At Pitti Uomo 97, designers in Florence played to their strengths with Jil Sander and Brunello Cucinelli delivering fall/winter 2020 presentations as well as a special guest closing the Stefano Pilati show, and a statement appearance from the Prince of Wales.

The opening ceremony of Pitti Uomo in Florence saw the Prince of Wales speak to the attendees through a recorded video dedicated to raise awareness about the benefits of the fiber. “The fact that over 1,000 brands are joining The Campaign for Wool suggests that the message of sustainability and biodegradability and the persuasive case for choosing natural rather than synthetic fibers are finally starting to get through to people. They are asking searching questions about the provenience and content of current fashion and everything inside their homes,” remarked Prince Charles. Adding: “Only wool provides the ultimate assurance of sustainability. I was particularly pleased to hear that over 100 leading British men’s wear houses continue to make Pitti their home each season and several others will be joining their Italian colleagues in the celebration of the sustainability of wool at the British Institute later this week. It is really most encouraging that the Institute and Pitti Immagine are making common chords in this way”. This isn’t the first time Prince Charles has teamed up with Pitti Immagine. He attended the Palazzo Pitti in April 2017 when the Italian and British met to discuss and promote the future of versatility and sustainability.

Read on to find out more about the highlights and the best standout menswear moments that graced Pitti Uomo 97.


The first ever fashion house to have a presentation at the magnificent Palazzo Pitti 1952, Brioni celebrated its 75th anniversary this year.

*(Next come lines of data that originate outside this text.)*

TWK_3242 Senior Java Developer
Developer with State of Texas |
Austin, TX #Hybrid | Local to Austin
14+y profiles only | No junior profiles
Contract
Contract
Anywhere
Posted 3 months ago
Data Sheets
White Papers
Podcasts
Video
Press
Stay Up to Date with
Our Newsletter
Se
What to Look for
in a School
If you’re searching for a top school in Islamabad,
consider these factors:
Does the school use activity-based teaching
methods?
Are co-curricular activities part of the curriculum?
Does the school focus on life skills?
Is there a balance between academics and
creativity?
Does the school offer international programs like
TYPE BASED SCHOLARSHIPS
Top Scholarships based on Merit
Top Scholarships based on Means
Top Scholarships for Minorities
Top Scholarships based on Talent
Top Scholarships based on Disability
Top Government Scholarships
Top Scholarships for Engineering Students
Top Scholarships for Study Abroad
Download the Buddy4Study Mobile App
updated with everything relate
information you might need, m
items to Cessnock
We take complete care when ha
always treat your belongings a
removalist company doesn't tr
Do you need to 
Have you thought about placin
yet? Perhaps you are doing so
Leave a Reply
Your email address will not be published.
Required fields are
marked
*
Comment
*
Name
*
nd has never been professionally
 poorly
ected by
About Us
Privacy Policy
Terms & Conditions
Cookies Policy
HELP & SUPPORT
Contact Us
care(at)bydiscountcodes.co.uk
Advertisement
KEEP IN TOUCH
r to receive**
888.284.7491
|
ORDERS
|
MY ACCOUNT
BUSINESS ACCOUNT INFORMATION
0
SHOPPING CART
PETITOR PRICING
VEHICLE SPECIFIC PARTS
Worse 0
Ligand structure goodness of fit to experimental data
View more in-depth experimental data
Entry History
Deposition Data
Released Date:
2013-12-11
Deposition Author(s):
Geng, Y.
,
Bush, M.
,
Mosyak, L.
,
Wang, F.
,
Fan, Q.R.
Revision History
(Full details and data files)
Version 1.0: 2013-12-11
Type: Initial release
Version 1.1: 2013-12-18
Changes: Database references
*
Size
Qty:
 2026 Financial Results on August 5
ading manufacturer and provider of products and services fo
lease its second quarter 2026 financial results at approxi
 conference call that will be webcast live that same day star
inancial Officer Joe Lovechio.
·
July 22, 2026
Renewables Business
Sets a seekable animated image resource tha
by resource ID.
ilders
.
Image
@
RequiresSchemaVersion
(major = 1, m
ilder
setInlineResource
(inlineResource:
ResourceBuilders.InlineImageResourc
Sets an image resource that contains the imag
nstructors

The label welcomed the guests in romantic rooms with white linen and illuminated by candlelight in the Palazzo Gerini framed by gilded cornices with large chandeliers. Members of the world’s most talented Philharmonic orchestras around the world entertained in separate rooms wearing the latest Brioni tailoring with embroidered silks and glittering jacquards.

Brunello Cucinelli

After they announced their impressive growth last year, the Italian fashion house Brunello Cucinelli surprised all the guests with a luxurious and memorable dinner. Their latest collection titled “Town about Man”presented a composition of sumptuous pieces with cashmere pinstripes and highly soft vicuña overcoats. The collection also offered a sporty range of puffer jackets with houndstooth panels and rubber toed hiking boots, not to mention a cream cord tuxedo jacket.


Another Italian brand made history by turning a big 85 this season. Canali revealed their three big collections inside Florence’s Odeon Cinema — ‘Black’, ‘Exclusive’ and ‘Canali 1934’. The ‘Exclusive’ line offered a premium new suit style featuring wide lapelled jackets and gathered shoulders with high-waisted trousers, while The ‘Black’ range saw a collection more focused on urban style featuring hybrid puffer jackets with backpacks and sleek knitwear.

Jil Sander

Powercouple Lucie and Luke Meier presented their first collection as guest designers for Jil Sander at a special event at Pitti Uomo 97. The collection was presented at the majestic space at the historic Santa Maria Novella, amid piles of vibrant orange marigolds. TheMeiers showcased their timeless, materiality and handcraft-focused collection which honored the artful heritage of the city through cashmere coats and capes, shirts with abstract watercolor splashes and soft mohair tabards.

Random Identities

The former designer of Yves Saint Laurent and Ermenegildo Zegna, creative director Stefano Pilati has been working on the Random Identities label from Berlin. His latest collection was presented in red light and a dramatic smoky ambiance reflecting on the label’s aesthetic. The mix-gendered collection ranged between eveningwear, sportswear, and streetwear. The highlight however was the closing when Pilati himself took the runway in a warm camel cashmere coat paired with riding boots, surprising the audience and later disappearing into the darkness.